Memória da era nazista se apaga

Quem conhece isso muito bem é o presidente da Associação de Professores Alemães, Stefan Düll, que também é diretor de uma escola secundária em Neusäss, na Baviera. Ele defende tratar casos de comportamento extremista de direita por parte de estudantes com a máxima severidade: chamar a polícia e registrar queixa, o que obriga os investigadores a agirem.

“Não podemos varrer esses crimes para debaixo do tapete dizendo que vamos resolver o problema com uma pequena abordagem pessoal e pronto. Mesmo que o infrator tenha apenas 13 anos, temos que denunciar à polícia. E se a polícia for até o infrator e o abordar, isso tem um impacto diferente de meras medidas disciplinares escolares, que devem ser adicionalmente impostas”, afirma.

Düll apoia a ideia da ministra da Educação de tornar obrigatórias as visitas aos memoriais dos campos de concentração. Ele lembra que 90% das escolas alemãs já fazem isso, mas diz que, mesmo assim, manter viva a memória do Holocausto está se tornando cada vez mais difícil para as instituições educacionais.

Num levantamento feito pela organização Jewish Claims Conference, cerca de 40% dos alemães de 18 a 29 anos entrevistados não sabiam que cerca de 6 milhões de judeus foram assassinados durante a era nazista.

Testemunhas contemporâneas que visitam as escolas, como a recentemente falecida Margot Friedländer, em breve não estarão mais lá. E o Holocausto se torna um evento cada vez mais distante no tempo, com os estudantes vivendo o aqui e agora, diz Düll.

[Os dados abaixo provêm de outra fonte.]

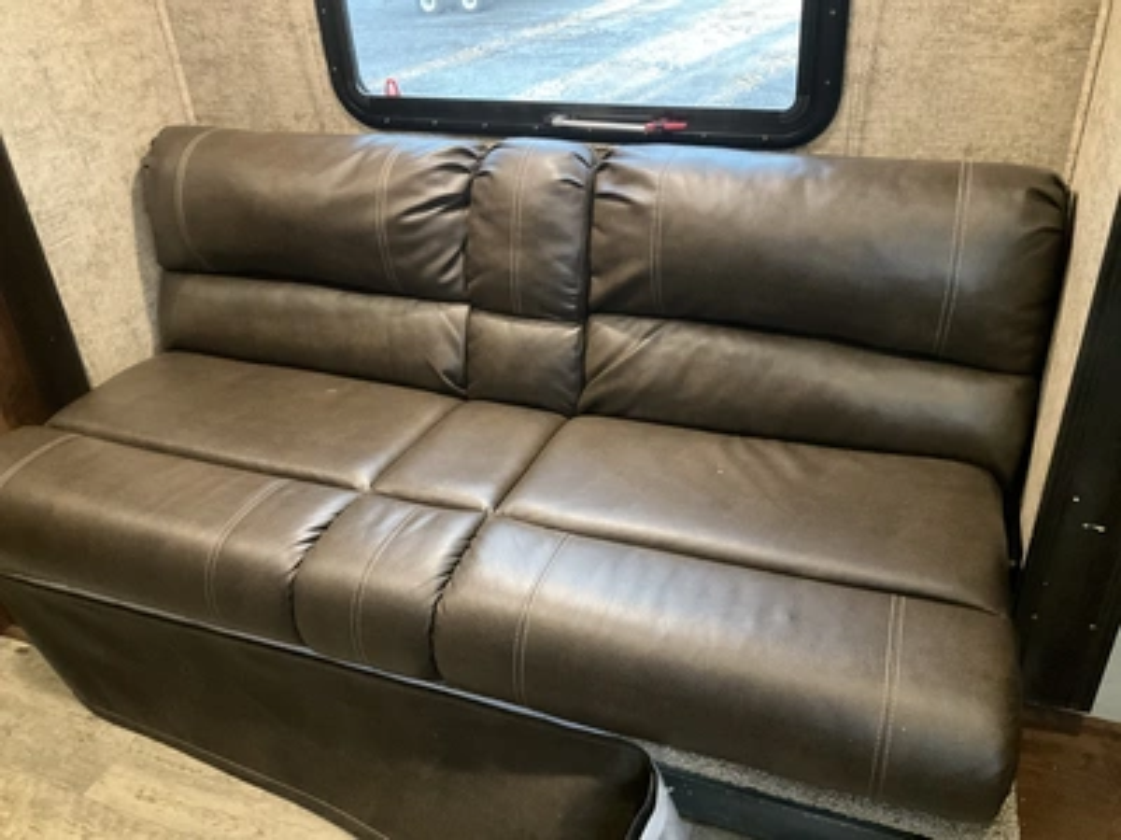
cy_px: 420
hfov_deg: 61.7
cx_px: 560
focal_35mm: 29
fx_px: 939
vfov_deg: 48.2
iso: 500
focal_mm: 3
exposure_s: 1/30
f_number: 1.8
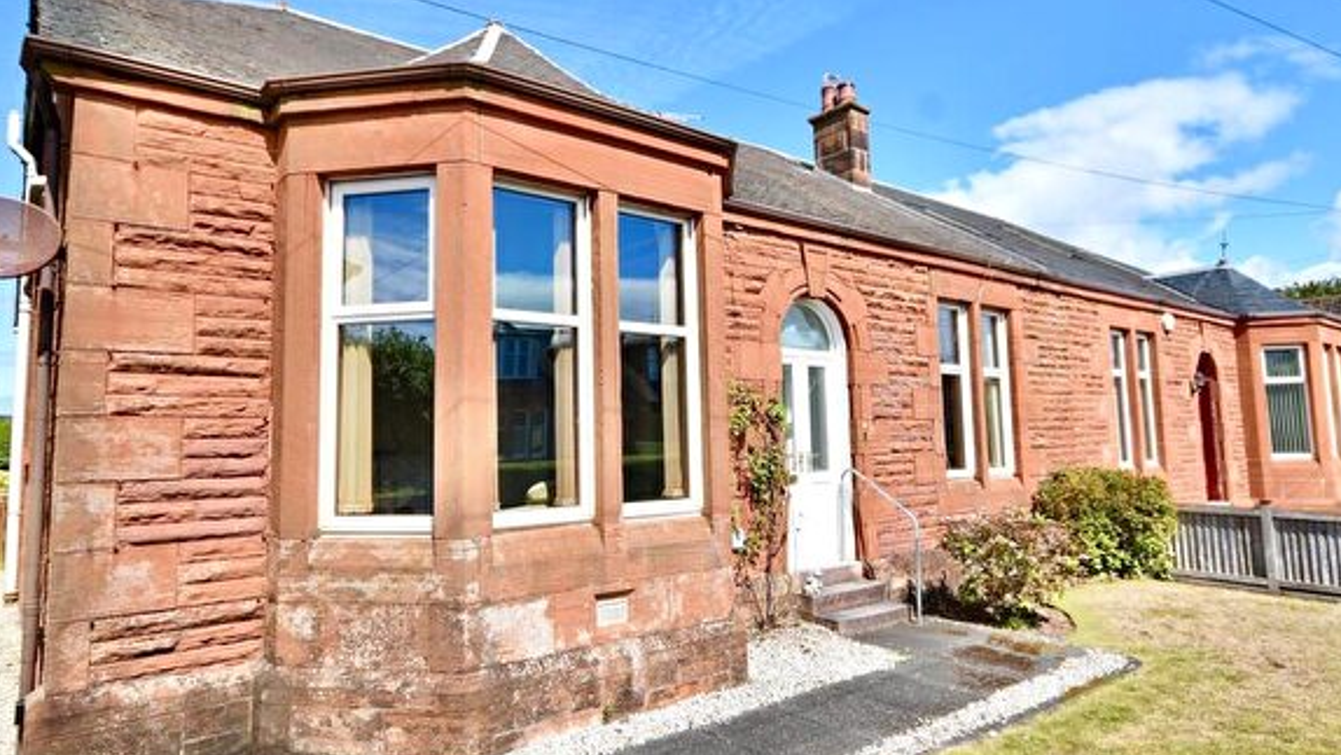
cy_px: 352
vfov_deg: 49.5
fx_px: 818
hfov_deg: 78.7
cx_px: 649
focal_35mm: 23
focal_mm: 12
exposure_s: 1/320
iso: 100
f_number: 6.3
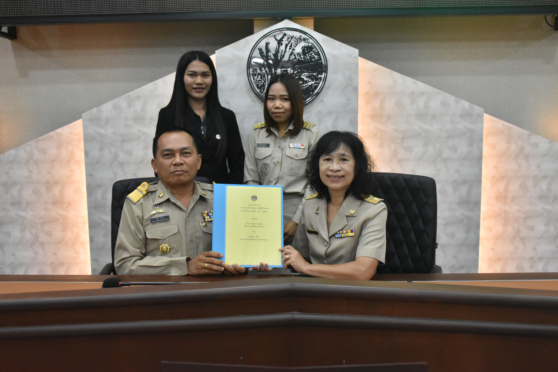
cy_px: 186
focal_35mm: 34
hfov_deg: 55.1
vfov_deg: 38.4
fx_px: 535
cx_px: 279
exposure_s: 1/160
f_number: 6.3
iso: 2500
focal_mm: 23
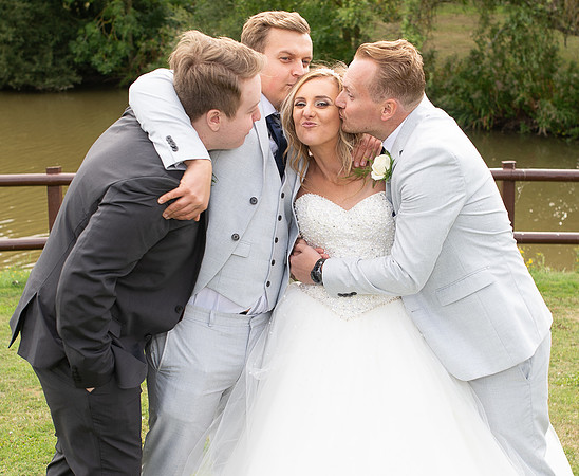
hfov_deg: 26.0
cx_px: 315
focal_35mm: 72
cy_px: 284
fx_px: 1255
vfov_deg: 21.4
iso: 100
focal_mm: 35
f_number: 4
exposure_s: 1/250
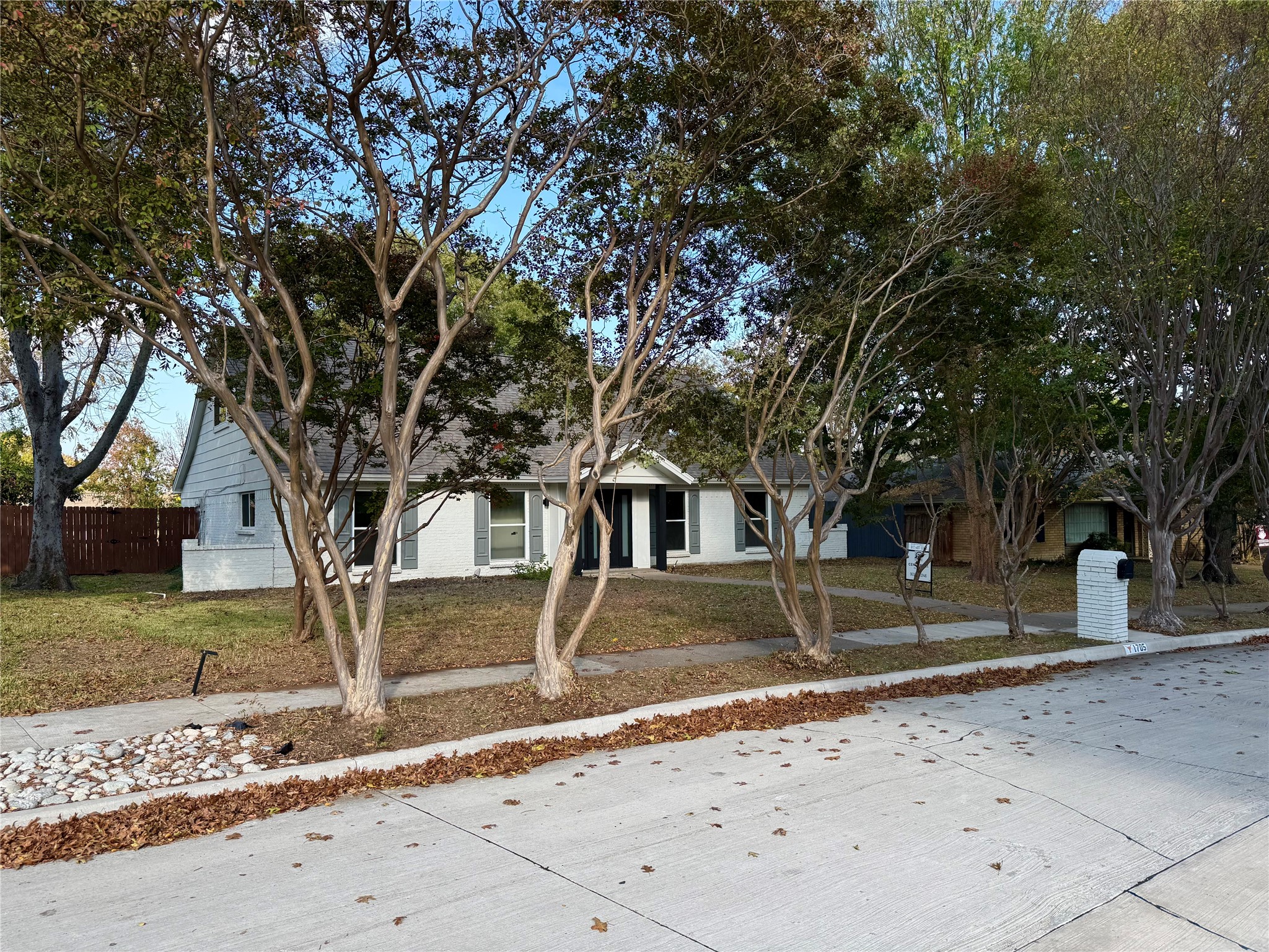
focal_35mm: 24
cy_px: 476
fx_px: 880
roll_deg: +0.5
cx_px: 634
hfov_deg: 71.6
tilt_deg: +1.0
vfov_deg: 56.8
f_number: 1.78
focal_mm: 6.76
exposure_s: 1/938
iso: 80
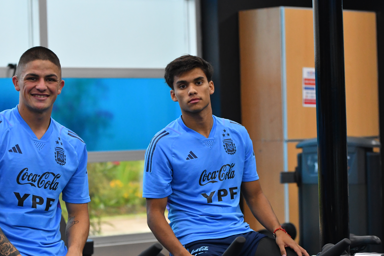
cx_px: 152
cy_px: 151
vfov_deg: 10.7
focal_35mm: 128
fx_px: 1365
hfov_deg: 16.0
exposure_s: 1/500
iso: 2800
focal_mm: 70
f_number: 2.8
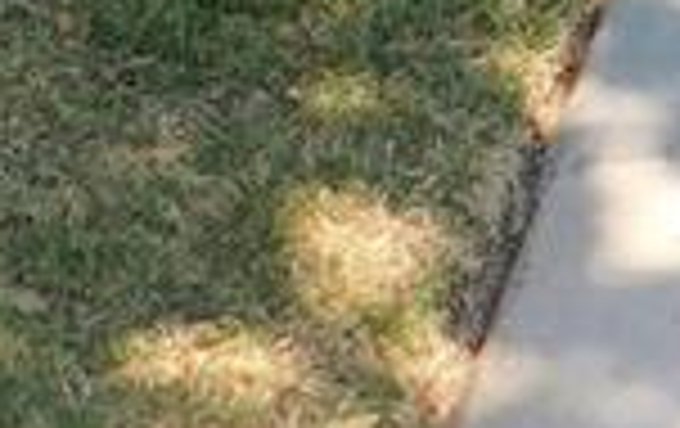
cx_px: 1207
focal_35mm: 165
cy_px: -1228
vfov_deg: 6.5
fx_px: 3064
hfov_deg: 11.7
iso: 125
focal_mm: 4
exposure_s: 1/800
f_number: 3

“Os incidentes de teor extremista de direita nas escolas estão aumentando porque a conexão direta dentro da própria família não existe mais. De um lado, temos alunos cujos pais e avós não tiveram nada a ver com a era nazista porque não viviam na Alemanha. E temos aqueles cujos pais e avós nasceram após o fim da Segunda Guerra Mundial”, comenta Düll.